> [TEXT EXCERPT]

Penal Code, 1860 – S. 302 – Murder – Finger Prints – The prosecution did not gather the finger prints either in the house or even on the iron knife which was allegedly used for committing the offence in question. If the finger prints on the knife were to be that of the appellant alone, such factor could certainly have weighed against the appellant. However, the absence of such conclusive material coupled with other circumstances on record do suggest reasonable possibility of the hypothesis of innocence of the accused.
Penal Code, 1860 – S. 302 – Murder – Clothes of the accused – the clothes of the accused were not seized immediately at the place of occurrence. Apart from the fact that the clothes were not seized immediately at the place of occurrence, if the appellant was found lying in the room in an unconscious state with five dead bodies around, the possibility that his clothes had otherwise got stained with blood which was spotted everywhere including the verandah cannot be ruled out. Therefore, this circumstance is not conclusive in nature and tendency which could be considered against the appellant.
Penal Code, 1860 – S. 302 – Murder – House – The site map shows the house to be a single storey structure with a verandah and court-yard open to sky. Though the door of the house which opened in the gali was stated to have been bolted from inside, the rooms were not locked and the possibility of a person/persons other than the inmates of the house getting into the house cannot be ruled out.
# Murder inside House
IN THE SUPREME COURT OF INDIA
CRIMINAL APPELLATE JURISDICTION
(Ranjan Gogoi) (Prafulla C. Pant) (Uday Umesh Lalit) JJJ.
September 23, 2016
CRIMINAL APPEAL NOS. 162-163 OF 2014
DHAL SINGH DEWANGAN ….. Appellant
STATE OF CHHATTISGARH …. Respondent
J U D G M E N T
# Uday Umesh Lalit, J.
1. These appeals by special leave challenge the judgment and order dated 08.08.2013 passed by the High Court of Chhattisgarh at Bilaspur in Criminal Reference No.4 of 2013 and in Criminal Appeal No.563 of 2013 affirming the conviction of the appellant under Section 302 IPC and confirming the sentence of death awarded by the Sessions Judge, Durg in Sessions Trial No.96 of 2012. The appellant was awarded death sentence on six counts for having caused the deaths of his wife and five daughters on 19.02.2012. While granting special leave to appeal by order dated 17.01.2014 this Court stayed the execution of death penalty till the disposal of the present appeal.

> [DATA FOR ANALYSIS]

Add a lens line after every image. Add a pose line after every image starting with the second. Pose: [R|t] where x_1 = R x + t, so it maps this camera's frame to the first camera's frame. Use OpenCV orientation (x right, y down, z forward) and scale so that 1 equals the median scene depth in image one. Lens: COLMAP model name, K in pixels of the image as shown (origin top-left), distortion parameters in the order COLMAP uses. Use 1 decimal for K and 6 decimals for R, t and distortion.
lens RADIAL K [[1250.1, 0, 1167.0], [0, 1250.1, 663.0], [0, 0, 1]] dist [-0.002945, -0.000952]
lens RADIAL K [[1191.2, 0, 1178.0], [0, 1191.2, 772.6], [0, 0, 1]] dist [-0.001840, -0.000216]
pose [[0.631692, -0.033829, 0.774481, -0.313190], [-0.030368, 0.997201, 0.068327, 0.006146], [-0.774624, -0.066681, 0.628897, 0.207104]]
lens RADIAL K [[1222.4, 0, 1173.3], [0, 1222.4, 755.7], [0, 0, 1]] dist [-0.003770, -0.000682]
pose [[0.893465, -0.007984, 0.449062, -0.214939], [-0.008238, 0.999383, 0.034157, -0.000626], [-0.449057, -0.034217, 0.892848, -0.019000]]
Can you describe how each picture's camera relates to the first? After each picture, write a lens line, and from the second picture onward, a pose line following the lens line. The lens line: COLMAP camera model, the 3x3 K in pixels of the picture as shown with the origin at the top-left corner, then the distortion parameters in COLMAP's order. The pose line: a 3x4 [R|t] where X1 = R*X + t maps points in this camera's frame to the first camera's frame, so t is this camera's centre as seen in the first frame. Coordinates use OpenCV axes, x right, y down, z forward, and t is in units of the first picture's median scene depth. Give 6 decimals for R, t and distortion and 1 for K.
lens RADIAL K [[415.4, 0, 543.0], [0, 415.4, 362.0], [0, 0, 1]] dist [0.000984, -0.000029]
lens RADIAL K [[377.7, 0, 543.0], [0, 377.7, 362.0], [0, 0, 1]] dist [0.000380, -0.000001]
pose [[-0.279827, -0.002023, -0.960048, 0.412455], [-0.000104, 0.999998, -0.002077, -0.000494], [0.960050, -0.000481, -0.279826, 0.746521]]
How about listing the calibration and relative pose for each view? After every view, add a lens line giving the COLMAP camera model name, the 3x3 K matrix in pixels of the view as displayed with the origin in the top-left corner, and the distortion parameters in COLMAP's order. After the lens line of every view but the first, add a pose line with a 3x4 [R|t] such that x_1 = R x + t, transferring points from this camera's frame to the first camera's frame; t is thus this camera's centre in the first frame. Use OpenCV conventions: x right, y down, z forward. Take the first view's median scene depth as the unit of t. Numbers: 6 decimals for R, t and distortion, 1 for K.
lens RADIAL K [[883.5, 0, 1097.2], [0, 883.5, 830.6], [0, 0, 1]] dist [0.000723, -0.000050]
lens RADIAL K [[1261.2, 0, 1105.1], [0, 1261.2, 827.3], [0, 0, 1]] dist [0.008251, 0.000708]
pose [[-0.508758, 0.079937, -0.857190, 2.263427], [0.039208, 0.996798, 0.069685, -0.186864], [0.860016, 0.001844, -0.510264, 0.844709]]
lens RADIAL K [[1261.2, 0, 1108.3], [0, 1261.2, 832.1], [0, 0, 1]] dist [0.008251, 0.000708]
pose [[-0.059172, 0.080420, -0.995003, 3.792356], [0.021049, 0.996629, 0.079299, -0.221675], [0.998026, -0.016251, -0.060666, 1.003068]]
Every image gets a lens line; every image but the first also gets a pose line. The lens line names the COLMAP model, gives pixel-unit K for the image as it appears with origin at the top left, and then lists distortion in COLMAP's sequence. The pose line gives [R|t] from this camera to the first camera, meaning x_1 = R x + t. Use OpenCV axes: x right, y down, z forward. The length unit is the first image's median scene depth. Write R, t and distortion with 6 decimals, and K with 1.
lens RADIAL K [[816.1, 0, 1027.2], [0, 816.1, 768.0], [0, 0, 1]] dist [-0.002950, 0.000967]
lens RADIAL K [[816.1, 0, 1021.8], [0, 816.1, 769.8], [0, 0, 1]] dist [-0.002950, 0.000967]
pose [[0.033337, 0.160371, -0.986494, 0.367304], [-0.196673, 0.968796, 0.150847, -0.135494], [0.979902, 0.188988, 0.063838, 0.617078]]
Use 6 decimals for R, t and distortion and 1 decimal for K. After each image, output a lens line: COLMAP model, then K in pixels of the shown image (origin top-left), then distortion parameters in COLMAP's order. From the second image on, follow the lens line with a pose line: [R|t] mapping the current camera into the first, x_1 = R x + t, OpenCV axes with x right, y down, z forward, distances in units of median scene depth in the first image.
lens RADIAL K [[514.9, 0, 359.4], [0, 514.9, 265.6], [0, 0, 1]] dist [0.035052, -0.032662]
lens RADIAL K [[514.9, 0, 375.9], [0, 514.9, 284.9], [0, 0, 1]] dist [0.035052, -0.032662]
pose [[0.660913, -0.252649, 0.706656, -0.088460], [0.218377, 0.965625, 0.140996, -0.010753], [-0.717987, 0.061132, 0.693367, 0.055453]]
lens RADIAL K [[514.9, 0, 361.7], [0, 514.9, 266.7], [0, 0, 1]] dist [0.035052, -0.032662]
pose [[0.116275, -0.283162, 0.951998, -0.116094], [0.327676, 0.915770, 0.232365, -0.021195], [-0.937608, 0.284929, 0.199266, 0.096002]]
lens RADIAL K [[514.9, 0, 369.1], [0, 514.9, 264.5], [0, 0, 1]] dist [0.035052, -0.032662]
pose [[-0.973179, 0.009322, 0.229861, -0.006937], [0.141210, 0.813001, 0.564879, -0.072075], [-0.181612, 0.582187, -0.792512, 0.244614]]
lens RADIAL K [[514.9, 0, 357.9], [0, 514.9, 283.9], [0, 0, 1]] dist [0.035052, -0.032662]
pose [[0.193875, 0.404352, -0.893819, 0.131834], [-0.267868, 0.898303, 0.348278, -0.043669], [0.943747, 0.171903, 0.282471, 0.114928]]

> [YOUR OBJECTIVE]
Continue the Supreme Court judgment in Dhal Singh Dewangan's appeal from the point where it stops. The material has no connection to the court text.

> [ANSWER SECTION]
2. The appellant along with his wife Thaneswari aged about 32 years and five daughters, namely, Nisha, Lakshmi, Sati, Nandini and Sandhya, aged 15, 14, 13, 8 and 5 years respectively and his mother Kejabai (examined as PW-6 in the trial) was residing in Village Mohandipat, P.S. Arjunda, Chhattisgarh. Their house, a single storey structure with five rooms, a verandah and a courtyard, opened in a gali. Opposite to this house, were the houses of Aman Dewangan, Khemlal Dewangan and Derha Dewangan. On either side of their house the immediate neighbours were Bhan Singh Dewangan on one side and Yogendra Sahoo on the other. The appellant with his wife and two daughters had gone to attend a marriage at Nagpur on 11.02.2012 and had returned to the village at about 4-5 p.m. on 19.02.2012. After having dinner everyone had gone to sleep by about 8:00 p.m. Nisha, Lakshmi, Sati and Nandini were with their grandmother Kejabai in one room while the appellant, his wife and daughter Sandhya had slept in the adjoining room.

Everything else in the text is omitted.